### Instructions for the task
Your output should be the complete listing, word for word, with no pictures in it.

### Supplied data
^^^^^^^^^^^^^^^^

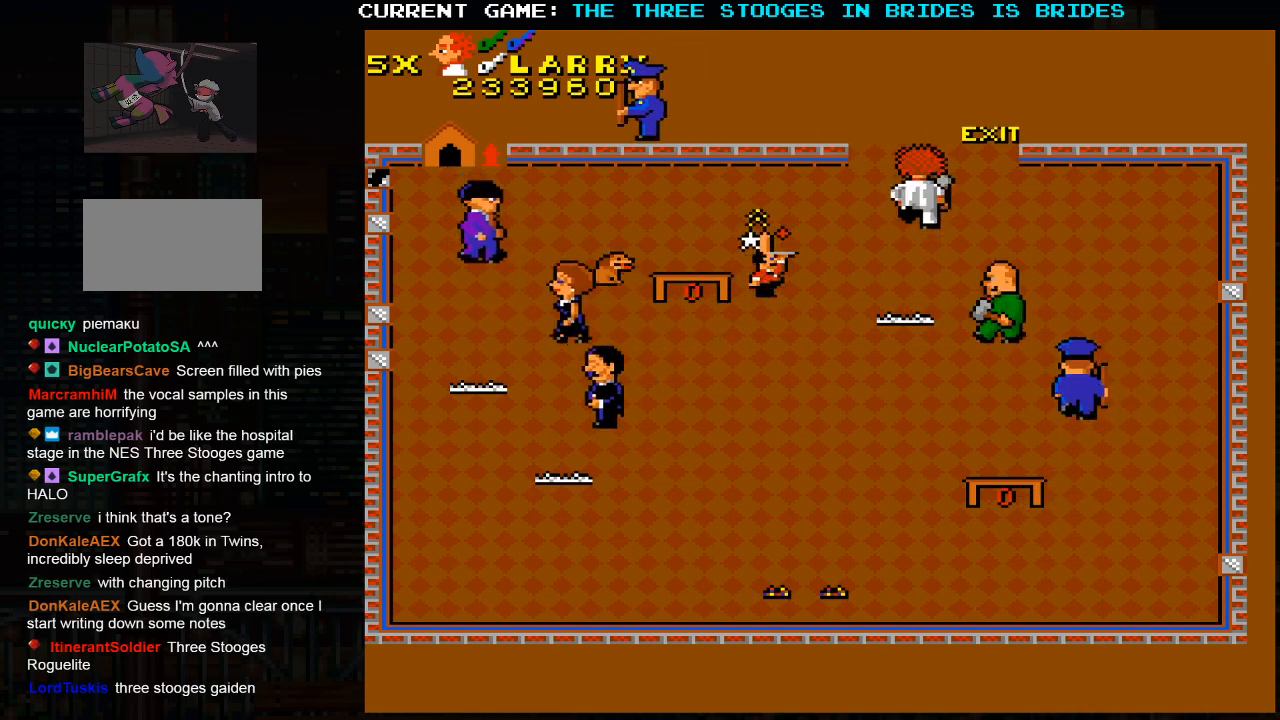
{"buttons": [], "left_stick": "up-left", "events": [[450, "left_stick", "up-left"]]}
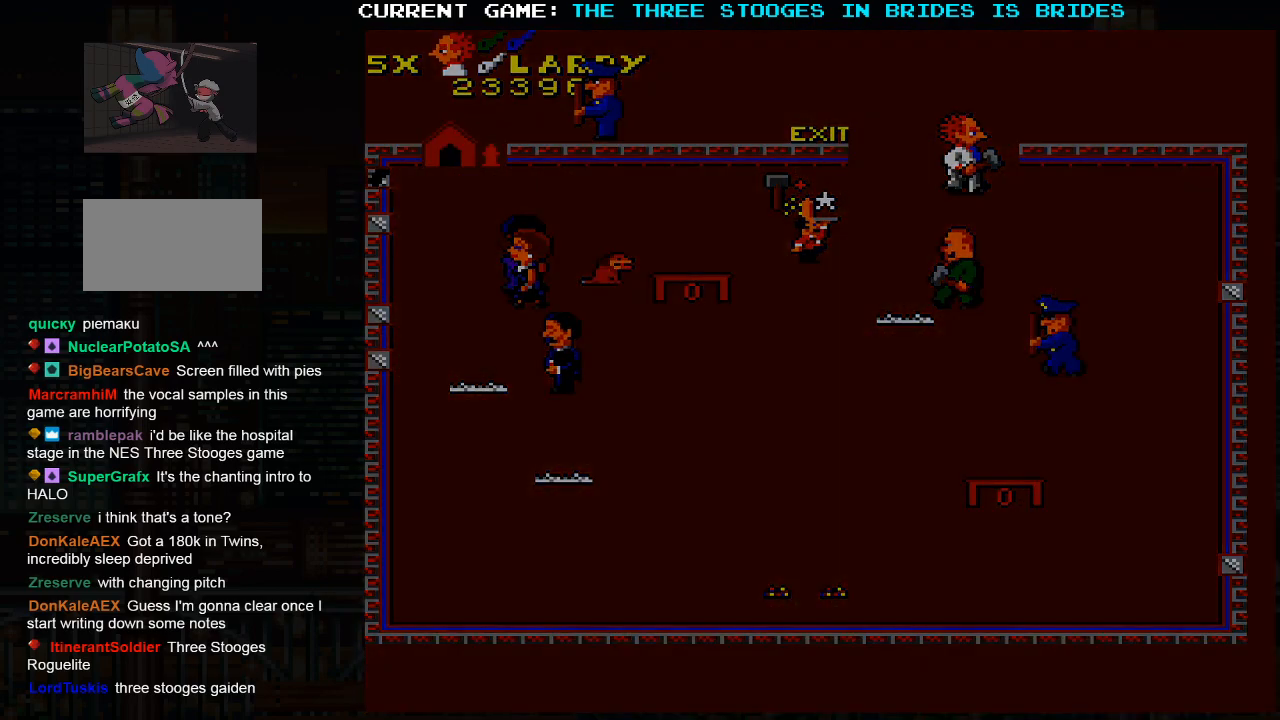
{"buttons": [], "left_stick": "center", "events": [[333, "left_stick", "center"]]}
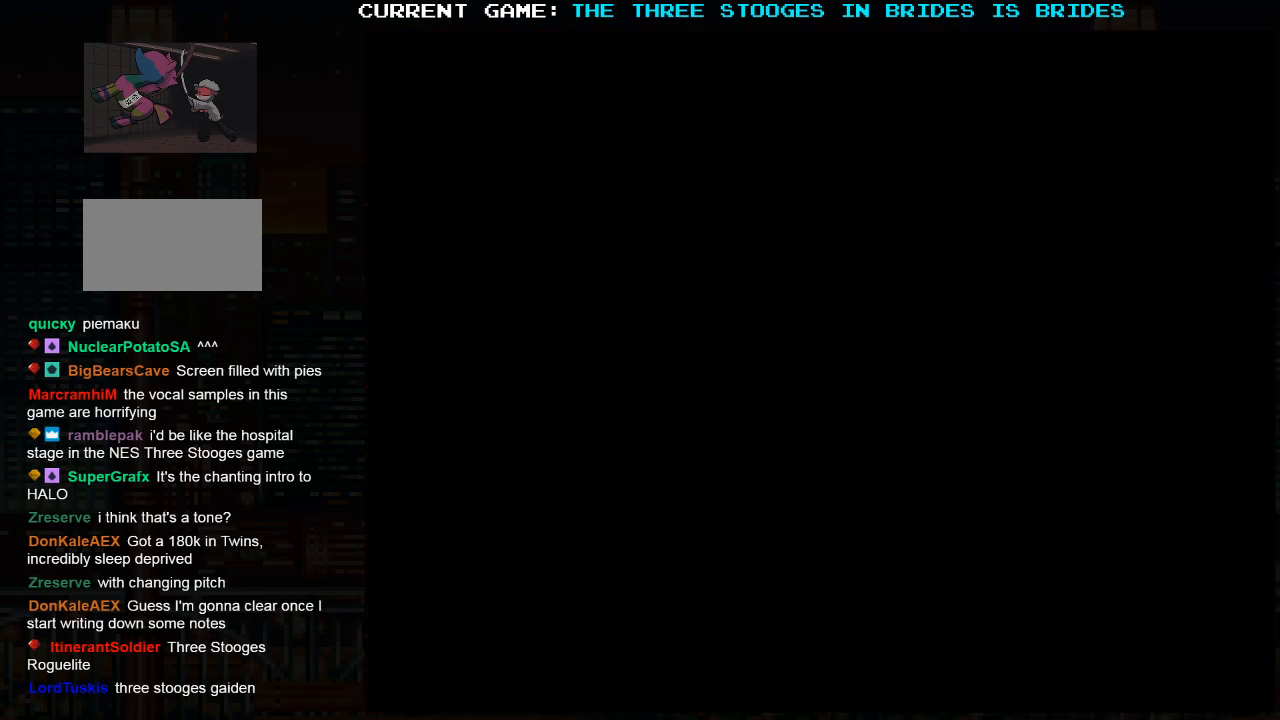
{"buttons": [], "left_stick": "center", "events": []}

^^^^^^^^^^^^^^^^

### Result of this task
{"buttons": [], "left_stick": "up-left", "events": [[450, "left_stick", "up-left"]]}
{"buttons": [], "left_stick": "center", "events": [[333, "left_stick", "center"]]}
{"buttons": [], "left_stick": "center", "events": []}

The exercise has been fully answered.